The modern bourgeois society that has sprouted from the ruins of feudal
society has not done away with class antagonisms. It has but established
new classes, new conditions of oppression, new forms of struggle in place
of the old ones. Our epoch, the epoch of the bourgeoisie, possesses, however,
this distinctive feature: it has simplified class antagonisms. Society
as a whole is more and more splitting up into two great hostile camps,
into two great classes directly facing each other: Bourgeoisie and Proletariat."
Ever since the Great French Revolution, European history has, in a number
of countries, tellingly revealed what actually lies at the bottom of events
-- the struggle of classes. The Restoration period in France already produced
a number of historians (Thierry, Guizot, Mignet, and Thiers) who, in summing
up what was taking place, were obliged to admit that the class struggle
was taking place, were obliged to admit that the class struggle was the
key to all French history. The modern period -- that of complete victory
of the bourgeoisie, representative institutions, extensive (if not universal)

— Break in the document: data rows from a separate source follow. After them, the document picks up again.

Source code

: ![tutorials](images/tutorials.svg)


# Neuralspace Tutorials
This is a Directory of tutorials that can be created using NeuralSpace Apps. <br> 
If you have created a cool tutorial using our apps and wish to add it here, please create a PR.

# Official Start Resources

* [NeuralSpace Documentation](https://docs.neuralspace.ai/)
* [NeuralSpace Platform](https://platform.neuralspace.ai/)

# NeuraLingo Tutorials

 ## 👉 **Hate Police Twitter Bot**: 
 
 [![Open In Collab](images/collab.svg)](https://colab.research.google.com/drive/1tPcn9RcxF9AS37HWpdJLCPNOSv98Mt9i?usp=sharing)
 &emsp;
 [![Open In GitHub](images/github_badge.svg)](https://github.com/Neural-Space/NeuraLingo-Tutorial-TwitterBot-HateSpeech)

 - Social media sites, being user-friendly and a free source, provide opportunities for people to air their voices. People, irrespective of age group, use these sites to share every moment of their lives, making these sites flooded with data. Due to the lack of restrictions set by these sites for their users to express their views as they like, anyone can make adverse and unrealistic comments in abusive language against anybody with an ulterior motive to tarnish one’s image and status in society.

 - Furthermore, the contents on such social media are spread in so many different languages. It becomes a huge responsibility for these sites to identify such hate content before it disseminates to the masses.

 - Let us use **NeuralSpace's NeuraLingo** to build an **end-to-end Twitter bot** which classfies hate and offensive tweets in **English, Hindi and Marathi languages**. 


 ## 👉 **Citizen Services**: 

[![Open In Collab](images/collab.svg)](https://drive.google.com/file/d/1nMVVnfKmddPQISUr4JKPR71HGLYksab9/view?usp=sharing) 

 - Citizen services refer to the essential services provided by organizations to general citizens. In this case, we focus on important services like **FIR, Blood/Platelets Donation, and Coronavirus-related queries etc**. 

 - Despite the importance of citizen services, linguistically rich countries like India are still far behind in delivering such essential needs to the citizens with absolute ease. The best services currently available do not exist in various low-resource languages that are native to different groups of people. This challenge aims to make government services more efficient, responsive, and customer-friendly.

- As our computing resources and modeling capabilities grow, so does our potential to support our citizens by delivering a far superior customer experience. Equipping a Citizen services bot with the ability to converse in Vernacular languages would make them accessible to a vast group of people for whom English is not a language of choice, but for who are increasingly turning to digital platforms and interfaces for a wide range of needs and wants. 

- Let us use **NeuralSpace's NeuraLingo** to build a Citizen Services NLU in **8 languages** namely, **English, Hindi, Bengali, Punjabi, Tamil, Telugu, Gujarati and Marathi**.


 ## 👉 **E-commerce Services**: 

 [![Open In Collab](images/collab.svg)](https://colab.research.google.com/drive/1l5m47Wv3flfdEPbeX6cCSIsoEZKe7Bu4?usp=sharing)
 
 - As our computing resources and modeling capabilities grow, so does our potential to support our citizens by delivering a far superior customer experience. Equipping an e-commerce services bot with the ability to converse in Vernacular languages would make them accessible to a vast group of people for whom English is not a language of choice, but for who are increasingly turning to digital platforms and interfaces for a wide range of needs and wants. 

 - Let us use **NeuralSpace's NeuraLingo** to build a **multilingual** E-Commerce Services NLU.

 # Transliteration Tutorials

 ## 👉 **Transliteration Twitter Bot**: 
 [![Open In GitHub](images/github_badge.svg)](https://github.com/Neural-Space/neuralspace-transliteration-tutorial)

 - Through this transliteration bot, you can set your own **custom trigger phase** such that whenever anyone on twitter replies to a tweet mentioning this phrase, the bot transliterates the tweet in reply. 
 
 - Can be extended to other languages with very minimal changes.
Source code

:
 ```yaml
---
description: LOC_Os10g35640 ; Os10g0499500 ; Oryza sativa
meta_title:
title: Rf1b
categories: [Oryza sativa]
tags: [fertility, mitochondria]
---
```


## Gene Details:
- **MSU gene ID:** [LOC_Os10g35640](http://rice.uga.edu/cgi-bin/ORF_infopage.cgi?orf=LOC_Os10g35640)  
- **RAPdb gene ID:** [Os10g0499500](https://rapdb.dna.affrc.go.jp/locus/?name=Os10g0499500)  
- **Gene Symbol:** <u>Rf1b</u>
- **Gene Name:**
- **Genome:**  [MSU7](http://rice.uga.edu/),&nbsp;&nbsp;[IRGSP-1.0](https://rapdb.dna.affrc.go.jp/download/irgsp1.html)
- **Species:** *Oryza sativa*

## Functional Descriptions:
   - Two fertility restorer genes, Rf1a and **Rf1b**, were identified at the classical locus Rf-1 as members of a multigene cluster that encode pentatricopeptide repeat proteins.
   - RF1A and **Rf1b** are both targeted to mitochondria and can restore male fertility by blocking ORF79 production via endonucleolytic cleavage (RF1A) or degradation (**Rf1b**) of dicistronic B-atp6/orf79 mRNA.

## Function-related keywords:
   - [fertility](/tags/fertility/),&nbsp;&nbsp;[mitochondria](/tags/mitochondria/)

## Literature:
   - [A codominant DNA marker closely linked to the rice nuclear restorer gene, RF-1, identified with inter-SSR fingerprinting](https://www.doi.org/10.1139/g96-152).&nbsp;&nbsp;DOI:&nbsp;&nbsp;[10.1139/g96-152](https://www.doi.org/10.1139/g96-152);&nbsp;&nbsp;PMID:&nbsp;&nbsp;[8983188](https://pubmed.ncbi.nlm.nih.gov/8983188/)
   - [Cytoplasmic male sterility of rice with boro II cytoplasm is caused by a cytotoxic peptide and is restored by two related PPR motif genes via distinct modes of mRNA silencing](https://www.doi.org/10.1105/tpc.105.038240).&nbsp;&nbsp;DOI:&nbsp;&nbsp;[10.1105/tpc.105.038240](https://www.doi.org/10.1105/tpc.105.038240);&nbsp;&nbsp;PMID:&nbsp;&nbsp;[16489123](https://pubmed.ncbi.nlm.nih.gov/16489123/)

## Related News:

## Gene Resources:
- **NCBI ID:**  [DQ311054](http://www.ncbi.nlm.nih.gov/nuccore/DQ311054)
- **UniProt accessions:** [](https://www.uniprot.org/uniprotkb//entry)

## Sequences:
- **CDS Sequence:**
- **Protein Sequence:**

suffrage, a cheap daily press that is widely circulated among the masses,
etc., a period of powerful and every-expanding unions of workers and unions
of employers, etc. -- has shown even more strikingly (though sometimes
in a very one-sided, "peaceful", and "constitutional" form) the class struggle
as the mainspring of events. The following passage from Marx's Communist
Manifesto will show us what Marx demanded of social science as regards
an objective analysis of the position of each class in modern society,
with reference to an analysis of each class's conditions of development:
"Of all the classes that stand face to face with the bourgeoisie today,
the proletariat alone is a really revolutionary class. The other classes
decay and finally disappear in the face of Modern Industry; the proletariat
is its special and essential product. The lower middle class, the small
manufacturer, the shopkeeper, the artisan, the peasant, all these fight
against the bourgeoisie, to save from extinction their existence as fractions
of the middle class. They are therefore not revolutionary, but conservative.
Nay more, they are reactionary, for they try to roll back the wheel of
history. If by chance they are revolutionary, they are so only in view
of their impending transfer into the proletariat; they thus defend not
their present, but their future interests; they desert their own standpoint
to place themselves at that of the proletariat."

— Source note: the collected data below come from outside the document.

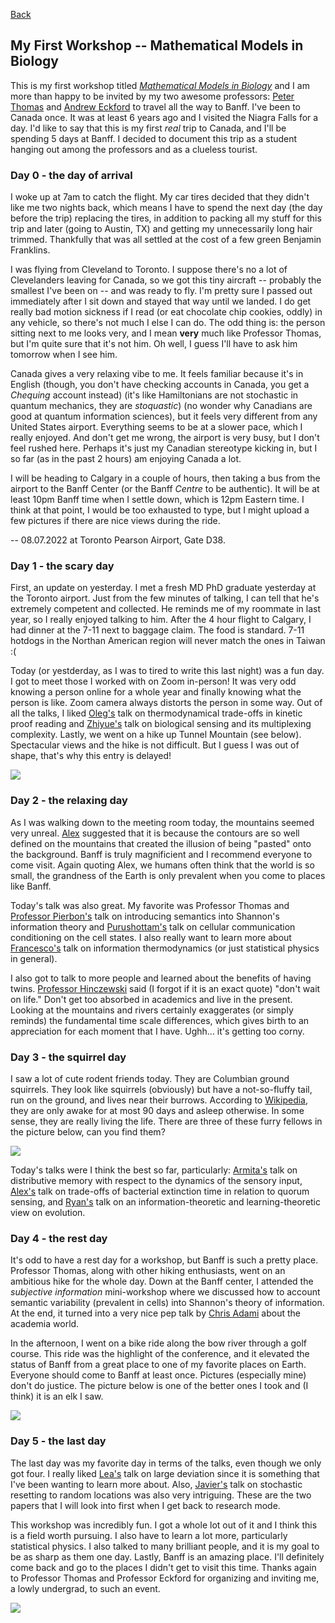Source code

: [Back](./blog.md)

## My First Workshop -- Mathematical Models in Biology 

This is my first workshop titled [_Mathematical Models in Biology_](http://www.birs.ca/events/2022/5-day-workshops/22w5155) and I am more than happy to be invited by my two awesome professors: [Peter Thomas](https://case.edu/math/thomas/) and [Andrew Eckford](http://eckfordlab.org/index.php/Main_Page) to travel all the way to Banff. I've been to Canada once. It was at least 6 years ago and I visited the Niagra Falls for a day. I'd like to say that this is my first _real_ trip to Canada, and I'll be spending 5 days at Banff. I decided to document this trip as a student hanging out among the professors and as a clueless tourist. 

### Day 0 - the day of arrival 

I woke up at 7am to catch the flight. My car tires decided that they didn't like me two nights back, which means I have to spend the next day (the day before the trip) replacing the tires, in addition to packing all my stuff for this trip and later (going to Austin, TX) and getting my unnecessarily long hair trimmed. Thankfully that was all settled at the cost of a few green Benjamin Franklins. 

I was flying from Cleveland to Toronto. I suppose there's no a lot of Clevelanders leaving for Canada, so we got this tiny aircraft -- probably the smallest I've been on -- and was ready to fly. I'm pretty sure I passed out immediately after I sit down and stayed that way until we landed. I do get really bad motion sickness if I read (or eat chocolate chip cookies, oddly) in any vehicle, so there's not much I else I can do. The odd thing is: the person sitting next to me looks very, and I mean __very__ much like Professor Thomas, but I'm quite sure that it's not him. Oh well, I guess I'll have to ask him tomorrow when I see him. 

Canada gives a very relaxing vibe to me. It feels familiar because it's in English (though, you don't have checking accounts in Canada, you get a _Chequing_ account instead) (it's like Hamiltonians are not stochastic in quantum mechanics, they are _stoquastic_) (no wonder why Canadians are good at quantum information sciences), but it feels very different from any United States airport. Everything seems to be at a slower pace, which I really enjoyed. And don't get me wrong, the airport is very busy, but I don't feel rushed here. Perhaps it's just my Canadian stereotype kicking in, but I so far (as in the past 2 hours) am enjoying Canada a lot. 

I will be heading to Calgary in a couple of hours, then taking a bus from the airport to the Banff Center (or the Banff _Centre_ to be authentic). It will be at least 10pm Banff time when I settle down, which is 12pm Eastern time. I think at that point, I would be too exhausted to type, but I might upload a few pictures if there are nice views during the ride. 

-- 08.07.2022 at Toronto Pearson Airport, Gate D38. 


### Day 1 - the scary day 

First, an update on yesterday. I met a fresh MD PhD graduate yesterday at the Toronto airport. Just from the few minutes of talking, I can tell that he's extremely competent and collected. He reminds me of my roommate in last year, so I really enjoyed talking to him. After the 4 hour flight to Calgary, I had dinner at the 7-11 next to baggage claim. The food is standard. 7-11 hotdogs in the Northan American region will never match the  ones in Taiwan :( 

Today (or yestderday, as I was to tired to write this last night) was a fun day. I got to meet those I worked with on Zoom in-person! It was very odd knowing a person online for a whole year and finally knowing what the person is like. Zoom camera always distorts the person in some way. Out of all the talks, I liked [Oleg's](https://igoshin.rice.edu/) talk on thermodynamical trade-offs in kinetic proof reading and [Zhiyue's](https://chem.unc.edu/faculty/lu-zhiyue/) talk on biological sensing and its multiplexing complexity. Lastly, we went on a hike up Tunnel Mountain (see below). Spectacular views and the hike is not difficult. But I guess I was out of shape, that's why this entry is delayed! 

![](../images/tunnel-mountain-photo.png)


### Day 2 - the relaxing day 

As I was walking down to the meeting room today, the mountains seemed very unreal. [Alex](https://www.alexanderstrang.com/) suggested that it is because the contours are so well defined on the mountains that created the illusion of being "pasted" onto the background. Banff is truly magnificient and I recommend everyone to come visit. Again quoting Alex, we humans often think that the world is so small, the grandness of the Earth is only prevalent when you come to places like Banff. 

Today's talk was also great. My favorite was Professor Thomas and [Professor Pierbon's](]https://mbite.unl.edu/massimiliano-pierobon) talk on introducing semantics into Shannon's information theory and [Purushottam's](https://www.phys.ufl.edu/wp/index.php/people/faculty/purushottam-dixit/) talk on cellular communication conditioning on the cell states. 	I also really want to learn more about [Francesco's](https://scholar.google.it/citations?user=rMRMWuwAAAAJ&hl=it) talk on information thermodynamics (or just statistical physics in general). 

I also got to talk to more people and learned about the benefits of having twins. [Professor Hinczewski](https://hinczlab.org/) said (I forgot if it is an exact quote) "don't wait on life." Don't get too absorbed in academics and live in the present. Looking at the mountains and rivers certainly exaggerates (or simply reminds) the fundamental time scale differences, which gives birth to an appreciation for each moment that I have. Ughh... it's getting too corny.

### Day 3 - the squirrel day

I saw a lot of cute rodent friends today. They are Columbian ground squirrels. They look like squirrels (obviously) but have a not-so-fluffy tail, run on the ground, and lives near their burrows. According to [Wikipedia](https://en.wikipedia.org/wiki/Columbian_ground_squirrel), they are only awake for at most 90 days and asleep otherwise. In some sense, they are really living the life. There are three of these furry fellows in the picture below, can you find them? 

![](../images/ground_squirrel.png)

Today's talks were I think the best so far, particularly: [Armita's](https://phys.washington.edu/people/armita-nourmohammad) talk on distributive memory with respect to the dynamics of the sensory input, [Alex's](https://scholar.google.com/citations?user=Pax6s-gAAAAJ&hl=en) talk on trade-offs of bacterial extinction time in relation to quorum sensing, and [Ryan's](https://physics.wustl.edu/people/ryan-mcgee) talk on an information-theoretic and learning-theoretic view on evolution. 


### Day 4 - the rest day

It's odd to have a rest day for a workshop, but Banff is such a pretty place. Professor Thomas, along with other hiking enthusiasts, went on an ambitious hike for the whole day. Down at the Banff center, I attended the _subjective information_ mini-workshop where we discussed how to account semantic variability (prevalent in cells) into Shannon's theory of information. At the end, it turned into a very nice pep talk by [Chris Adami](https://adami.natsci.msu.edu/) about the academia world. 

In the afternoon, I went on a bike ride along the bow river through a golf course. This ride was the highlight of the conference, and it elevated the status of Banff from a great place to one of my favorite places on Earth. Everyone should come to Banff at least once. Pictures (especially mine) don't do justice. The picture below is one of the better ones I took and (I think) it is an elk I saw. 

![](../images/banff_elk.png)

### Day 5 - the last day

The last day was my favorite day in terms of the talks, even though we only got four. I really liked [Lea's](http://mypage.concordia.ca/mathstat/lpopovic/) talk on large deviation since it is something that I've been wanting to learn more about. Also, [Javier's](https://scholar.google.com/citations?hl=en&user=GwU_GqgAAAAJ&view_op=list_works&sortby=pubdate) talk on stochastic resetting to random locations was also very intriguing. These are the two papers that I will look into first when I get back to research mode. 

This workshop was incredibly fun. I got a whole lot out of it and I think this is a field worth pursuing. I also have to learn a lot more, particularly statistical physics. I also talked to many brilliant people, and it is my goal to be as sharp as them one day. Lastly, Banff is an amazing place. I'll definitely come back and go to the places I didn't get to visit this time. Thanks again to Professor Thomas and Professor Eckford for organizing and inviting me, a lowly undergrad, to such an event.

![](../images/banff-last-day.png)

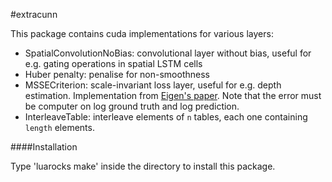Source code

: #extracunn

This package contains cuda implementations for various layers:
* SpatialConvolutionNoBias: convolutional layer without bias, useful for e.g. gating operations in spatial LSTM cells
* Huber penalty: penalise for non-smoothness
* MSSECriterion: scale-invariant loss layer, useful for e.g. depth estimation. Implementation from [Eigen's paper](http://arxiv.org/pdf/1411.4734v4.pdf). Note that the error must be computer on log ground truth and log prediction.
* InterleaveTable: interleave elements of `n` tables, each one containing `length` elements.

####Installation

Type 'luarocks make' inside the directory to install this package.

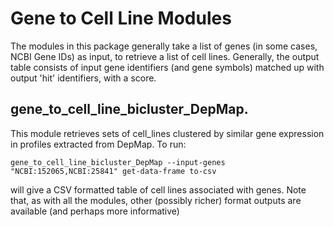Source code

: # Gene to Cell Line Modules

The modules in this package generally take a list of genes (in some cases,  NCBI Gene IDs)
as input, to retrieve a list of cell lines. Generally, the output table consists of input gene identifiers
(and gene symbols) matched up with output 'hit' identifiers,  with a score.

## gene_to_cell_line_bicluster_DepMap.

This module retrieves sets of cell_lines clustered by similar gene expression in profiles extracted from DepMap. To run:

```
gene_to_cell_line_bicluster_DepMap --input-genes "NCBI:152065,NCBI:25841" get-data-frame to-csv
```

will give a CSV formatted table of cell lines associated with genes. Note that, as with all the modules,
other (possibly richer) format outputs are available (and perhaps more informative)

In a number of historical works (see Bibliography), Marx gave brilliant
and profound examples of materialist historiography, of an analysis of
the position of each individual class, and sometimes of various
groups or strata within a class, showing plainly why and how "every class
struggle is a political struggle." The above-quoted passage is an illustration
of what a complex network of social relations and transitional stages
from one class to another, from the past to the future, was analyzed by
Marx so as to determine the resultant of historical development.